Jump at an approved centre, affiliated to the relevant national governing body. These bodies hold the definitive list of approved centres for their country, and enforce standards around planes, pilots, instructors, training methods and parachuting procedures, kit packing and maintenance, and airfield facilities and location (eg not next to a fast busy highway or heavy industry). They also set out key regulations eg the minimum age for training or your maximum weight, and whether you need a medical certificate - these rules vary country by country. Below are listed some national agencies. In countries with only one or two centres, realistically there may not be a national body, and the centres set their own rules or affiliate to an outside agency such as the US. Check whether your health insurance covers this activity: it probably will for your home country, but travel insurance will need a supplement.

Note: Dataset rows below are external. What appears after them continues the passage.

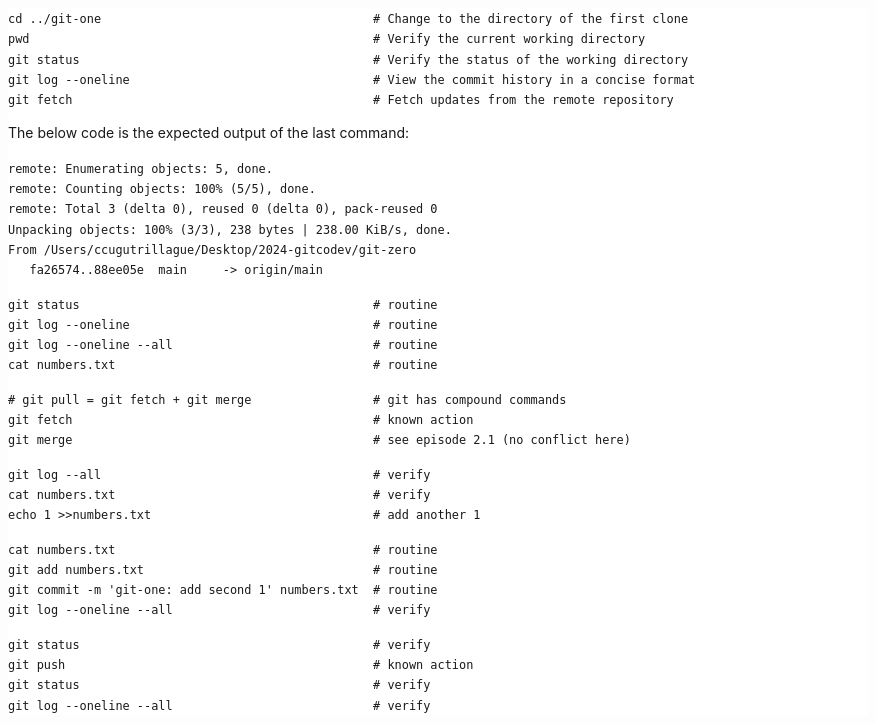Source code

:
 ```shell
cd ../git-one                                      # Change to the directory of the first clone
pwd                                                # Verify the current working directory
git status                                         # Verify the status of the working directory
git log --oneline                                  # View the commit history in a concise format
git fetch                                          # Fetch updates from the remote repository
```
The below code is the expected output of the last command:

```shell
remote: Enumerating objects: 5, done.
remote: Counting objects: 100% (5/5), done.
remote: Total 3 (delta 0), reused 0 (delta 0), pack-reused 0
Unpacking objects: 100% (3/3), 238 bytes | 238.00 KiB/s, done.
From /Users/ccugutrillague/Desktop/2024-gitcodev/git-zero
   fa26574..88ee05e  main     -> origin/main
```




```shell
git status                                         # routine
git log --oneline                                  # routine
git log --oneline --all                            # routine
cat numbers.txt                                    # routine
```
```shell
# git pull = git fetch + git merge                 # git has compound commands
git fetch                                          # known action
git merge                                          # see episode 2.1 (no conflict here)
```



```shell
git log --all                                      # verify
cat numbers.txt                                    # verify
echo 1 >>numbers.txt                               # add another 1
```
```shell
cat numbers.txt                                    # routine
git add numbers.txt                                # routine
git commit -m 'git-one: add second 1' numbers.txt  # routine
git log --oneline --all                            # verify
```
```shell
git status                                         # verify
git push                                           # known action
git status                                         # verify
git log --oneline --all                            # verify
```
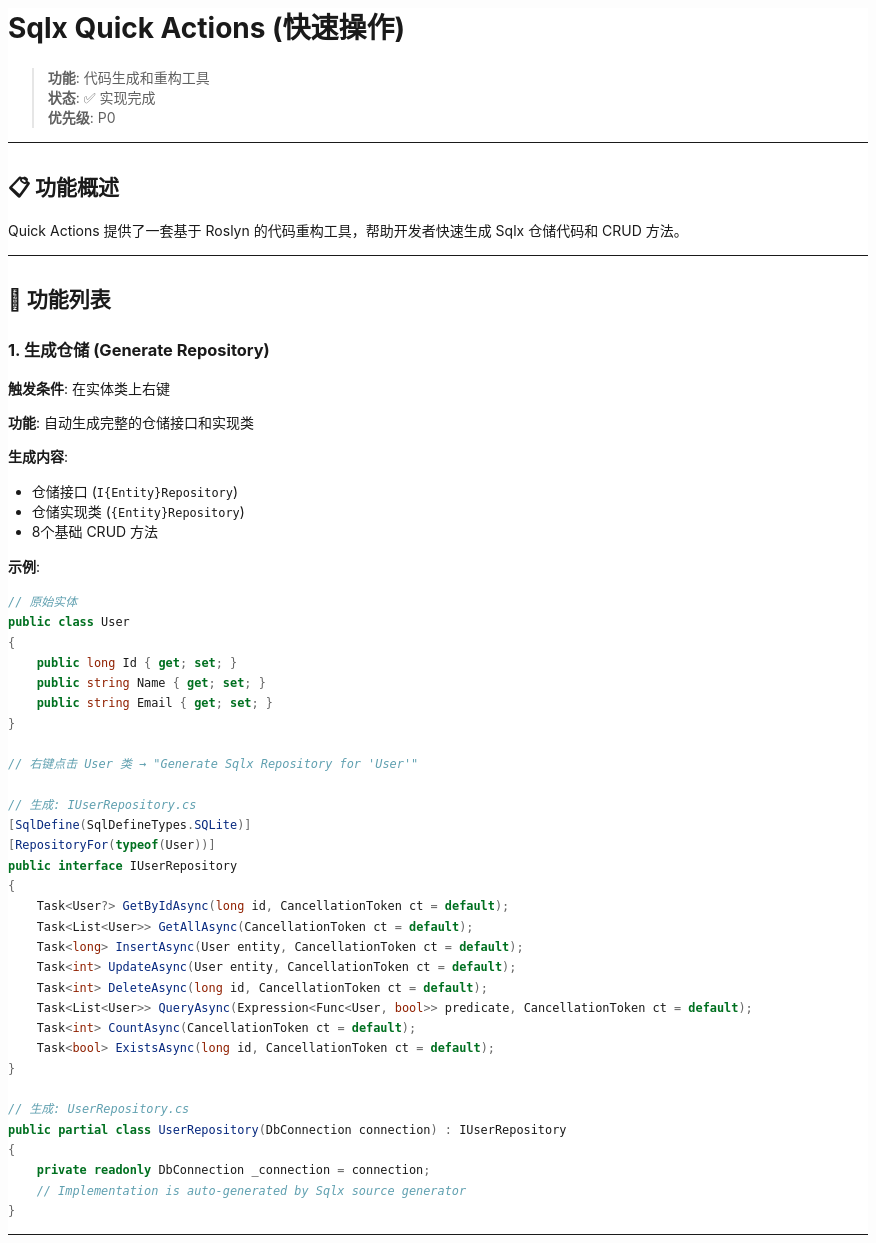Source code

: # Sqlx Quick Actions (快速操作)

> **功能**: 代码生成和重构工具  
> **状态**: ✅ 实现完成  
> **优先级**: P0

---

## 📋 功能概述

Quick Actions 提供了一套基于 Roslyn 的代码重构工具，帮助开发者快速生成 Sqlx 仓储代码和 CRUD 方法。

---

## 🚀 功能列表

### 1. 生成仓储 (Generate Repository)

**触发条件**: 在实体类上右键

**功能**: 自动生成完整的仓储接口和实现类

**生成内容**:
- 仓储接口 (`I{Entity}Repository`)
- 仓储实现类 (`{Entity}Repository`)
- 8个基础 CRUD 方法

**示例**:

```csharp
// 原始实体
public class User
{
    public long Id { get; set; }
    public string Name { get; set; }
    public string Email { get; set; }
}

// 右键点击 User 类 → "Generate Sqlx Repository for 'User'"

// 生成: IUserRepository.cs
[SqlDefine(SqlDefineTypes.SQLite)]
[RepositoryFor(typeof(User))]
public interface IUserRepository
{
    Task<User?> GetByIdAsync(long id, CancellationToken ct = default);
    Task<List<User>> GetAllAsync(CancellationToken ct = default);
    Task<long> InsertAsync(User entity, CancellationToken ct = default);
    Task<int> UpdateAsync(User entity, CancellationToken ct = default);
    Task<int> DeleteAsync(long id, CancellationToken ct = default);
    Task<List<User>> QueryAsync(Expression<Func<User, bool>> predicate, CancellationToken ct = default);
    Task<int> CountAsync(CancellationToken ct = default);
    Task<bool> ExistsAsync(long id, CancellationToken ct = default);
}

// 生成: UserRepository.cs
public partial class UserRepository(DbConnection connection) : IUserRepository
{
    private readonly DbConnection _connection = connection;
    // Implementation is auto-generated by Sqlx source generator
}
```

---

Next steps: after falling for 13 seconds, you're going as fast as you will, a terminal velocity of 120 mph / 190 k/hr in a "flat-fly" or belly-to-earth position. It doesn't feel like falling, because you're always flying in the onrush of air, as if balancing atop a fountain. Use small movements of your body to turn, shift forward or back, fall slower or faster and so on, in a controlled manner. From there you learn to link with others in "formation skydiving" - and to separate safely before it's time to open. Four is the basic formation team, then eight, and bigger. "Freestyle" means falling in other positions such as head-down, which are much faster and dynamically unstable. Other disciplines include wing-suiting, gradient flying, parachute landing accuracy, surfing ie steering your canopy through a slalom course, and CRW where open canopies are linked. You'll also start to train others, and might work to become an instructor or parachute rigger. All this involves a major commitment of time and money.

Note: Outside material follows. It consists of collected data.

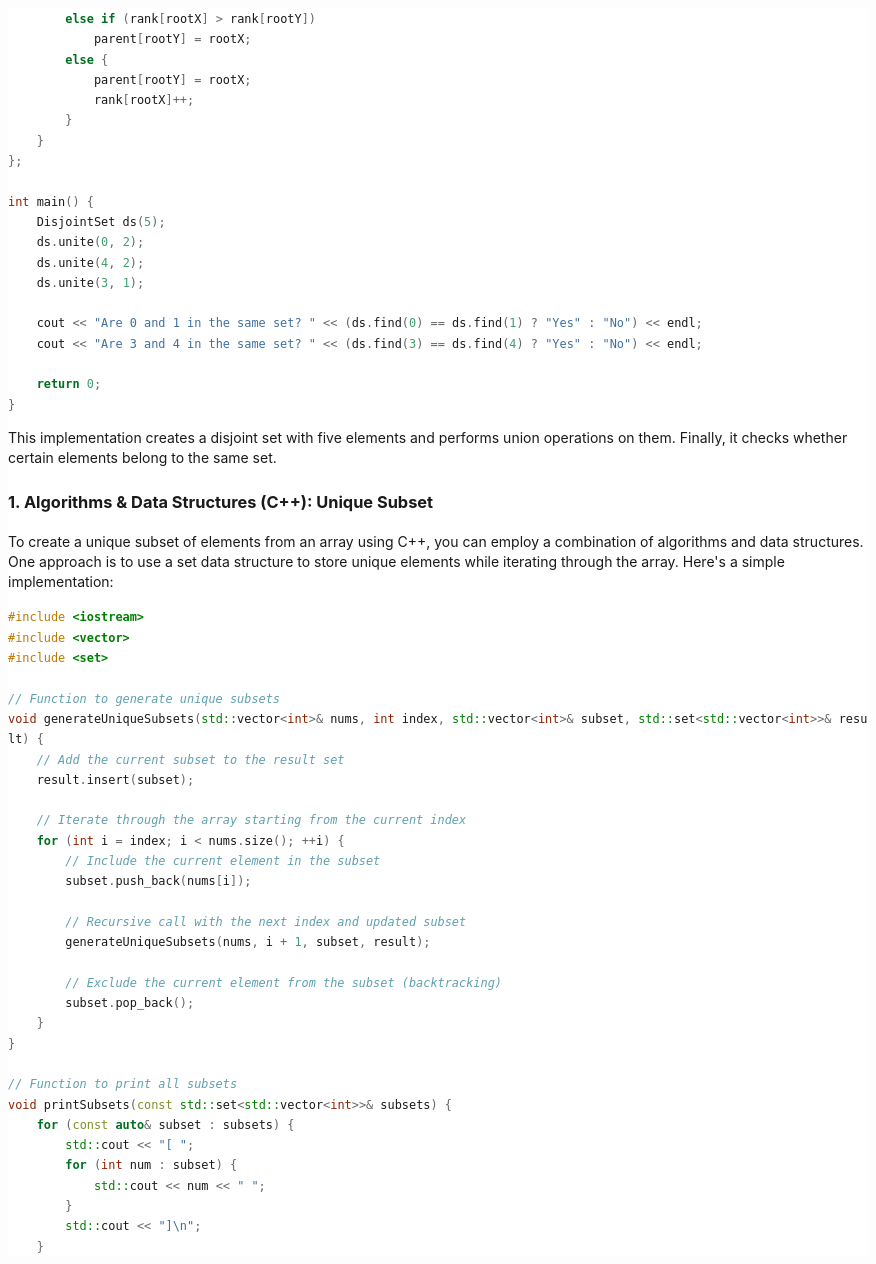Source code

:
 ```cpp
        else if (rank[rootX] > rank[rootY])
            parent[rootY] = rootX;
        else {
            parent[rootY] = rootX;
            rank[rootX]++;
        }
    }
};

int main() {
    DisjointSet ds(5);
    ds.unite(0, 2);
    ds.unite(4, 2);
    ds.unite(3, 1);

    cout << "Are 0 and 1 in the same set? " << (ds.find(0) == ds.find(1) ? "Yes" : "No") << endl;
    cout << "Are 3 and 4 in the same set? " << (ds.find(3) == ds.find(4) ? "Yes" : "No") << endl;

    return 0;
}
```

This implementation creates a disjoint set with five elements and performs union operations on them. Finally, it checks whether certain elements belong to the same set.

### 1. Algorithms & Data Structures (C++): Unique Subset

To create a unique subset of elements from an array using C++, you can employ a combination of algorithms and data structures. One approach is to use a set data structure to store unique elements while iterating through the array. Here's a simple implementation:

```cpp
#include <iostream>
#include <vector>
#include <set>

// Function to generate unique subsets
void generateUniqueSubsets(std::vector<int>& nums, int index, std::vector<int>& subset, std::set<std::vector<int>>& result) {
    // Add the current subset to the result set
    result.insert(subset);

    // Iterate through the array starting from the current index
    for (int i = index; i < nums.size(); ++i) {
        // Include the current element in the subset
        subset.push_back(nums[i]);

        // Recursive call with the next index and updated subset
        generateUniqueSubsets(nums, i + 1, subset, result);

        // Exclude the current element from the subset (backtracking)
        subset.pop_back();
    }
}

// Function to print all subsets
void printSubsets(const std::set<std::vector<int>>& subsets) {
    for (const auto& subset : subsets) {
        std::cout << "[ ";
        for (int num : subset) {
            std::cout << num << " ";
        }
        std::cout << "]\n";
    }
```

How high you go varies between centres, but 15,000 feet above sea level is the standard ceiling. That's because you climb rapidly from near sea level in an unpressurised aircraft without acclimatisation, so you can't safely go higher without oxygen. That height allows you 70 secs of freefall before opening at 3000-4000 feet. However some radical folk go lower: they use wind tunnels as training grounds. These have developed to the stage where four-way wind tunnel competitions are held, but they've not yet become a free-standing sport or alternate training pathway into skydiving.

Destinations[edit]

Freestyle flying is dynamically unstable

You can skydive in just about any country with well-developed civil aviation and a population base to sustain the sport. Some national agencies are listed below, otherwise, just try an online search, thus "Skydiving in Bulgaria" nets you four possibilities. The bigger centres are open all year, but they have to work around the weather, and the off-season involves a lot of gloomy folk staring at gloomy clouds wondering if they'll manage a jump today. You'll probably need your own wheels, as these airfields tend to be way out in the country with scant public transport. That's so they won't have to share their airspace with airliners and business jets flying on instruments, as bodies hurtling in freefall are notoriously deaf to Air Traffic Control.

Africa[edit]

Asia[edit]

North America[edit]

  • Canada: CSPA lists 30 centres.
  • Mexico has two dozen centres, many affiliated with the USPA.
  • United States: USPA list 30 centres in the US plus several in other countries that have chosen to affiliate.

South America[edit]

  • Argentina has three dozen centres. Chascomús is the closest to Buenos Aires, 40 km (25 mi) southeast.

Oceania[edit]

  • Australia: APF has about 40 centres, mostly on the east coast.
  • New Zealand: NZPF has a dozen centres, evenly split between the North and South Islands.